··· Data to examine ···

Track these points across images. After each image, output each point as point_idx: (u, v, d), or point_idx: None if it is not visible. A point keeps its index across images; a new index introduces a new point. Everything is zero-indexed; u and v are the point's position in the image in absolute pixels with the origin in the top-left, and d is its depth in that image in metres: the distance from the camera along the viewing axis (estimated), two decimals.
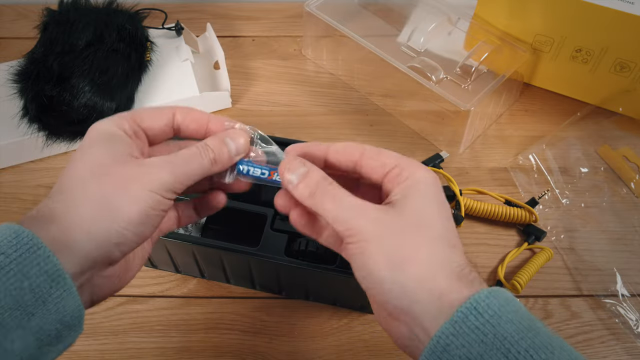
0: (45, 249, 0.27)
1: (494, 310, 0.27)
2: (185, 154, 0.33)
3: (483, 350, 0.26)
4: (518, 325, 0.26)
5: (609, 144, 0.62)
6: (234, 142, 0.35)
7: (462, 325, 0.27)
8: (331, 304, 0.52)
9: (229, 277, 0.52)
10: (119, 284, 0.34)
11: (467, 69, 0.62)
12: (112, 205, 0.30)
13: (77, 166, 0.31)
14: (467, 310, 0.27)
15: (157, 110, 0.35)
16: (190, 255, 0.49)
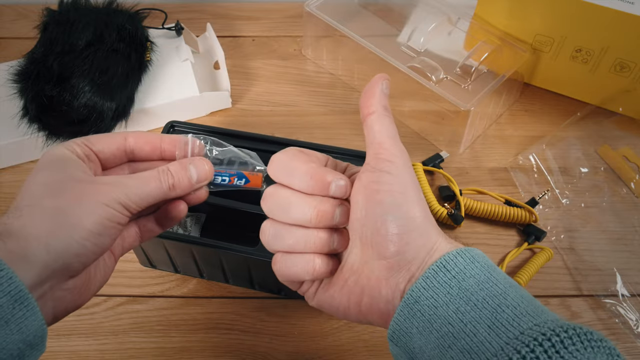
0: (8, 270, 0.27)
1: (460, 268, 0.30)
2: (144, 176, 0.34)
3: (448, 299, 0.29)
4: (478, 279, 0.30)
5: (609, 144, 0.62)
6: (197, 169, 0.36)
7: (432, 280, 0.30)
8: None
9: (227, 277, 0.52)
10: (80, 298, 0.34)
11: (467, 69, 0.62)
12: (69, 218, 0.30)
13: (32, 185, 0.32)
14: (437, 267, 0.30)
15: (109, 135, 0.36)
16: (189, 255, 0.49)
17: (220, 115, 0.67)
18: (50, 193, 0.31)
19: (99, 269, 0.35)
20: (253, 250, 0.46)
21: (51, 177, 0.32)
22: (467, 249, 0.31)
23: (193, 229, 0.51)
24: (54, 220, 0.30)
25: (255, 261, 0.47)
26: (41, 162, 0.33)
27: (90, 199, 0.31)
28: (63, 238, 0.30)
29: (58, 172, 0.32)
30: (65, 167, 0.33)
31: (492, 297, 0.29)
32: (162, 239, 0.47)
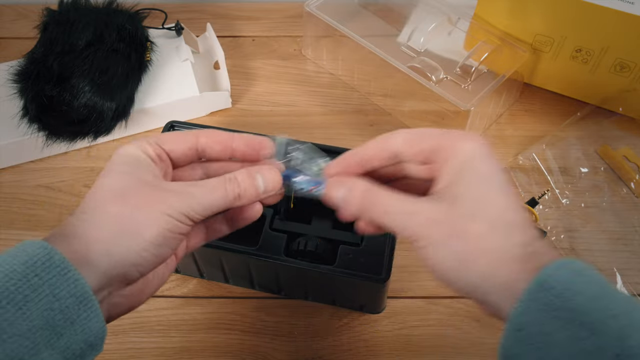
0: (75, 272, 0.28)
1: (563, 286, 0.26)
2: (209, 184, 0.33)
3: (559, 325, 0.25)
4: (588, 295, 0.26)
5: (609, 144, 0.62)
6: (265, 179, 0.34)
7: (531, 303, 0.26)
8: (330, 303, 0.52)
9: (227, 277, 0.52)
10: (135, 302, 0.34)
11: (467, 69, 0.62)
12: (131, 226, 0.30)
13: (101, 188, 0.32)
14: (535, 287, 0.26)
15: (181, 134, 0.36)
16: (189, 256, 0.49)
17: (220, 115, 0.67)
18: (115, 198, 0.31)
19: (157, 273, 0.35)
20: (253, 250, 0.46)
21: (119, 181, 0.32)
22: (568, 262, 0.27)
23: None
24: (116, 227, 0.30)
25: (256, 261, 0.47)
26: (113, 161, 0.33)
27: (153, 208, 0.31)
28: (123, 246, 0.30)
29: (127, 175, 0.32)
30: (135, 170, 0.33)
31: (610, 318, 0.25)
32: None
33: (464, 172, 0.31)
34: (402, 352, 0.49)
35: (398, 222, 0.31)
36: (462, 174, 0.31)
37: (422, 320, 0.51)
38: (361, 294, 0.49)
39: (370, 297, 0.49)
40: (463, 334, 0.50)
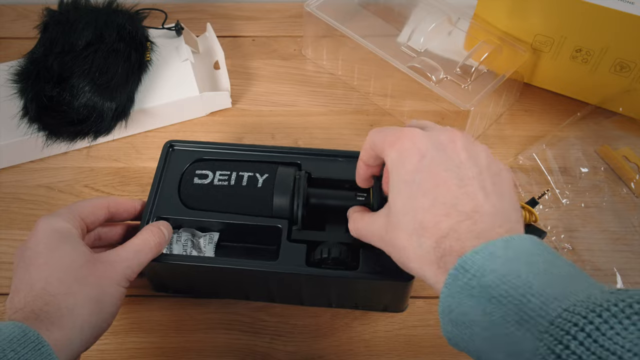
0: (47, 347, 0.32)
1: (478, 265, 0.28)
2: (136, 246, 0.42)
3: (474, 302, 0.28)
4: (500, 272, 0.28)
5: (609, 144, 0.62)
6: (165, 227, 0.46)
7: (454, 286, 0.29)
8: (353, 308, 0.51)
9: (248, 294, 0.52)
10: None
11: (467, 69, 0.62)
12: (99, 307, 0.37)
13: (56, 268, 0.37)
14: (457, 270, 0.29)
15: (95, 206, 0.44)
16: (210, 277, 0.49)
17: (220, 115, 0.67)
18: (79, 281, 0.37)
19: None
20: (274, 264, 0.46)
21: (71, 260, 0.38)
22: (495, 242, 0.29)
23: (207, 249, 0.51)
24: (89, 311, 0.37)
25: (278, 275, 0.46)
26: (46, 236, 0.38)
27: (110, 283, 0.38)
28: (95, 324, 0.37)
29: (74, 253, 0.38)
30: (76, 247, 0.39)
31: (514, 288, 0.27)
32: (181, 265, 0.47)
33: (392, 182, 0.34)
34: (402, 352, 0.49)
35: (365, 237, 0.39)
36: (392, 183, 0.34)
37: (422, 320, 0.51)
38: (386, 295, 0.49)
39: (395, 296, 0.49)
40: None
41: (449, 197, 0.31)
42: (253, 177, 0.48)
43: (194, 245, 0.51)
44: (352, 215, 0.42)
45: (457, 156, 0.33)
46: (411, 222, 0.32)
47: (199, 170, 0.49)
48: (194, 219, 0.50)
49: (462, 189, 0.31)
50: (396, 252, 0.34)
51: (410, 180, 0.32)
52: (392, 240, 0.34)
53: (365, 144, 0.38)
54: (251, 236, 0.51)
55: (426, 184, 0.32)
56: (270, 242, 0.49)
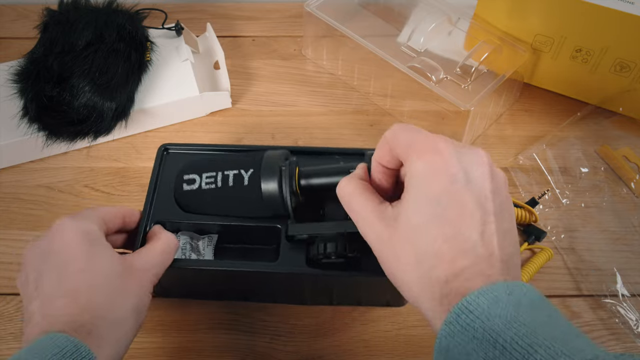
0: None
1: (483, 308, 0.27)
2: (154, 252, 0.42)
3: (476, 345, 0.27)
4: (505, 319, 0.27)
5: (609, 144, 0.62)
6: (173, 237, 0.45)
7: (455, 325, 0.28)
8: (356, 304, 0.51)
9: (249, 296, 0.51)
10: None
11: (467, 69, 0.62)
12: (139, 317, 0.38)
13: (98, 276, 0.36)
14: (460, 310, 0.28)
15: (116, 213, 0.43)
16: (210, 280, 0.49)
17: (220, 115, 0.67)
18: (118, 294, 0.37)
19: None
20: (274, 265, 0.45)
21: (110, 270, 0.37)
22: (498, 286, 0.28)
23: (206, 252, 0.51)
24: (129, 325, 0.37)
25: (279, 275, 0.46)
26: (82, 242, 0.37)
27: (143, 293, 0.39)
28: (132, 336, 0.38)
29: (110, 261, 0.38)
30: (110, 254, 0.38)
31: (521, 337, 0.26)
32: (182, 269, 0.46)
33: (413, 194, 0.31)
34: (402, 352, 0.49)
35: (361, 229, 0.35)
36: (409, 193, 0.32)
37: (422, 320, 0.51)
38: (388, 290, 0.49)
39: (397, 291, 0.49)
40: None
41: (471, 233, 0.30)
42: (238, 175, 0.46)
43: (192, 248, 0.51)
44: (354, 201, 0.35)
45: (485, 187, 0.31)
46: (426, 246, 0.30)
47: (187, 175, 0.48)
48: (192, 222, 0.50)
49: (484, 226, 0.30)
50: (392, 263, 0.32)
51: (435, 200, 0.30)
52: (394, 250, 0.32)
53: (382, 140, 0.35)
54: (250, 237, 0.51)
55: (452, 212, 0.30)
56: (270, 243, 0.49)
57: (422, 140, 0.32)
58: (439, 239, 0.30)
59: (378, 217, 0.33)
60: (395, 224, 0.32)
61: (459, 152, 0.32)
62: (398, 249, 0.31)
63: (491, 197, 0.31)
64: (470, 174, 0.31)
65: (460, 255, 0.29)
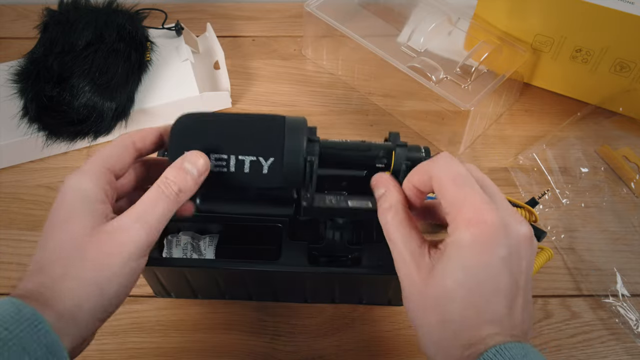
0: (45, 324, 0.29)
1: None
2: (149, 197, 0.33)
3: None
4: None
5: (609, 144, 0.62)
6: (192, 163, 0.35)
7: None
8: (357, 303, 0.51)
9: (251, 295, 0.51)
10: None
11: (467, 69, 0.62)
12: (99, 289, 0.32)
13: (59, 239, 0.32)
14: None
15: (121, 149, 0.36)
16: (212, 280, 0.49)
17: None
18: (79, 254, 0.32)
19: None
20: (276, 264, 0.46)
21: (77, 231, 0.32)
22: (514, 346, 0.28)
23: (207, 252, 0.51)
24: (88, 289, 0.31)
25: (281, 274, 0.46)
26: (65, 201, 0.33)
27: (116, 260, 0.32)
28: (99, 302, 0.32)
29: (82, 222, 0.32)
30: (89, 214, 0.33)
31: None
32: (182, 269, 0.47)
33: (451, 256, 0.31)
34: (402, 352, 0.49)
35: (396, 262, 0.34)
36: (450, 257, 0.31)
37: None
38: (389, 289, 0.49)
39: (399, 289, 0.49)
40: None
41: (501, 307, 0.30)
42: (256, 163, 0.37)
43: (194, 248, 0.51)
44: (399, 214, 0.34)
45: (522, 264, 0.31)
46: (454, 310, 0.30)
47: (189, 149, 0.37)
48: (193, 222, 0.50)
49: (513, 301, 0.30)
50: (417, 311, 0.32)
51: (473, 273, 0.30)
52: (423, 300, 0.31)
53: (424, 170, 0.34)
54: (251, 236, 0.51)
55: (487, 287, 0.30)
56: (271, 242, 0.49)
57: (470, 206, 0.31)
58: (469, 308, 0.30)
59: (415, 262, 0.32)
60: (429, 277, 0.31)
61: (507, 224, 0.31)
62: (426, 301, 0.31)
63: (525, 272, 0.31)
64: (513, 250, 0.31)
65: (487, 324, 0.30)
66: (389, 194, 0.35)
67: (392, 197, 0.35)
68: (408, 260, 0.33)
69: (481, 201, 0.31)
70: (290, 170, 0.38)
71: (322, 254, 0.47)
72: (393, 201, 0.35)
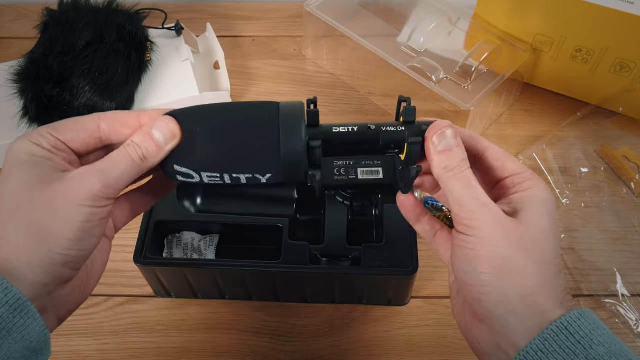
0: (4, 281, 0.27)
1: (585, 332, 0.27)
2: (112, 157, 0.32)
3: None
4: (609, 349, 0.26)
5: (609, 144, 0.62)
6: (161, 130, 0.32)
7: (552, 344, 0.27)
8: (357, 303, 0.52)
9: (251, 294, 0.52)
10: (82, 295, 0.34)
11: (467, 69, 0.62)
12: (45, 232, 0.29)
13: (4, 197, 0.30)
14: (558, 329, 0.27)
15: (79, 120, 0.33)
16: (212, 280, 0.49)
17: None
18: (23, 204, 0.30)
19: (95, 260, 0.35)
20: (276, 264, 0.46)
21: (21, 183, 0.30)
22: (588, 312, 0.28)
23: (208, 252, 0.51)
24: (31, 238, 0.29)
25: (282, 274, 0.46)
26: (8, 161, 0.31)
27: (64, 204, 0.30)
28: (44, 254, 0.29)
29: (28, 174, 0.30)
30: (35, 167, 0.30)
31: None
32: (183, 268, 0.47)
33: (536, 208, 0.32)
34: (402, 352, 0.49)
35: (470, 203, 0.31)
36: (535, 208, 0.32)
37: (422, 320, 0.51)
38: (389, 289, 0.49)
39: (399, 290, 0.50)
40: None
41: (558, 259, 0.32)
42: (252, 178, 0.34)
43: (194, 248, 0.51)
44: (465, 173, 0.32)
45: None
46: (552, 253, 0.31)
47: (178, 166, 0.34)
48: (194, 222, 0.50)
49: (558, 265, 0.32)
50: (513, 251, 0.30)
51: (554, 221, 0.32)
52: (520, 240, 0.30)
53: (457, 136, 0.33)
54: (252, 236, 0.51)
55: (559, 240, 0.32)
56: (271, 242, 0.49)
57: (529, 172, 0.34)
58: (557, 254, 0.31)
59: (497, 207, 0.32)
60: (519, 219, 0.31)
61: None
62: (522, 243, 0.30)
63: None
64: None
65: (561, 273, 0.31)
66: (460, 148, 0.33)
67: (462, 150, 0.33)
68: (492, 206, 0.31)
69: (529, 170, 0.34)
70: (290, 177, 0.35)
71: (323, 254, 0.47)
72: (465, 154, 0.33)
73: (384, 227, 0.48)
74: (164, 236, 0.51)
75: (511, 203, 0.32)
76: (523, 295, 0.29)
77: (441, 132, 0.32)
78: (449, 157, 0.32)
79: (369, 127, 0.35)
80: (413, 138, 0.33)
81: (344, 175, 0.37)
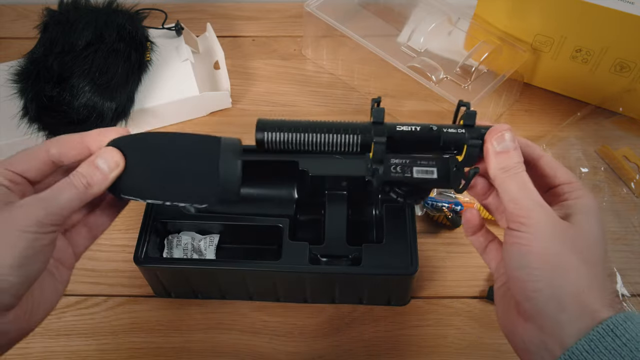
0: None
1: (631, 335, 0.27)
2: (58, 185, 0.33)
3: None
4: None
5: (609, 144, 0.62)
6: (105, 160, 0.34)
7: (597, 344, 0.28)
8: (357, 303, 0.52)
9: (251, 294, 0.52)
10: (29, 325, 0.33)
11: (467, 69, 0.62)
12: None
13: None
14: (604, 331, 0.28)
15: (29, 152, 0.35)
16: (212, 280, 0.49)
17: (220, 116, 0.67)
18: None
19: (45, 288, 0.34)
20: (277, 264, 0.46)
21: None
22: (635, 315, 0.29)
23: (208, 252, 0.51)
24: None
25: (282, 274, 0.46)
26: None
27: (6, 230, 0.30)
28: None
29: None
30: None
31: None
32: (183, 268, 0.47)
33: (588, 215, 0.33)
34: (402, 352, 0.49)
35: (525, 201, 0.33)
36: (587, 215, 0.33)
37: (422, 320, 0.51)
38: (389, 289, 0.49)
39: (399, 290, 0.50)
40: (463, 334, 0.50)
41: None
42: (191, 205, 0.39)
43: (194, 249, 0.51)
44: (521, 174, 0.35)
45: None
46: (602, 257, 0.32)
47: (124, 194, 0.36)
48: (194, 222, 0.50)
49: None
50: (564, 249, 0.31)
51: (603, 231, 0.33)
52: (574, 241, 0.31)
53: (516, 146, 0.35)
54: (252, 236, 0.51)
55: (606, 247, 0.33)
56: (272, 242, 0.49)
57: (580, 182, 0.37)
58: (606, 259, 0.32)
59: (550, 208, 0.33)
60: (572, 222, 0.33)
61: None
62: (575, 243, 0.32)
63: None
64: None
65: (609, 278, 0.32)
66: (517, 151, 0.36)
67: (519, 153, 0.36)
68: (546, 206, 0.33)
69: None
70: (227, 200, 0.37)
71: (323, 254, 0.47)
72: (522, 157, 0.36)
73: (384, 227, 0.48)
74: (164, 236, 0.51)
75: (562, 209, 0.34)
76: (574, 294, 0.30)
77: (500, 134, 0.35)
78: (506, 159, 0.34)
79: (431, 128, 0.38)
80: (473, 140, 0.36)
81: (400, 172, 0.38)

···

What you have to do
The response must hold only the lines above from the line with "0: (45, 249, 0.27)" through the line with "15: (157, 110, 0.35)", each copied exactly, both ends kept.

Answer for this exercise
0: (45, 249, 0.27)
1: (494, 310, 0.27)
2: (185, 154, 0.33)
3: (483, 350, 0.26)
4: (518, 325, 0.26)
5: (609, 144, 0.62)
6: (234, 142, 0.35)
7: (462, 325, 0.27)
8: (331, 304, 0.52)
9: (229, 277, 0.52)
10: (119, 284, 0.34)
11: (467, 69, 0.62)
12: (112, 205, 0.30)
13: (77, 166, 0.31)
14: (467, 310, 0.27)
15: (157, 110, 0.35)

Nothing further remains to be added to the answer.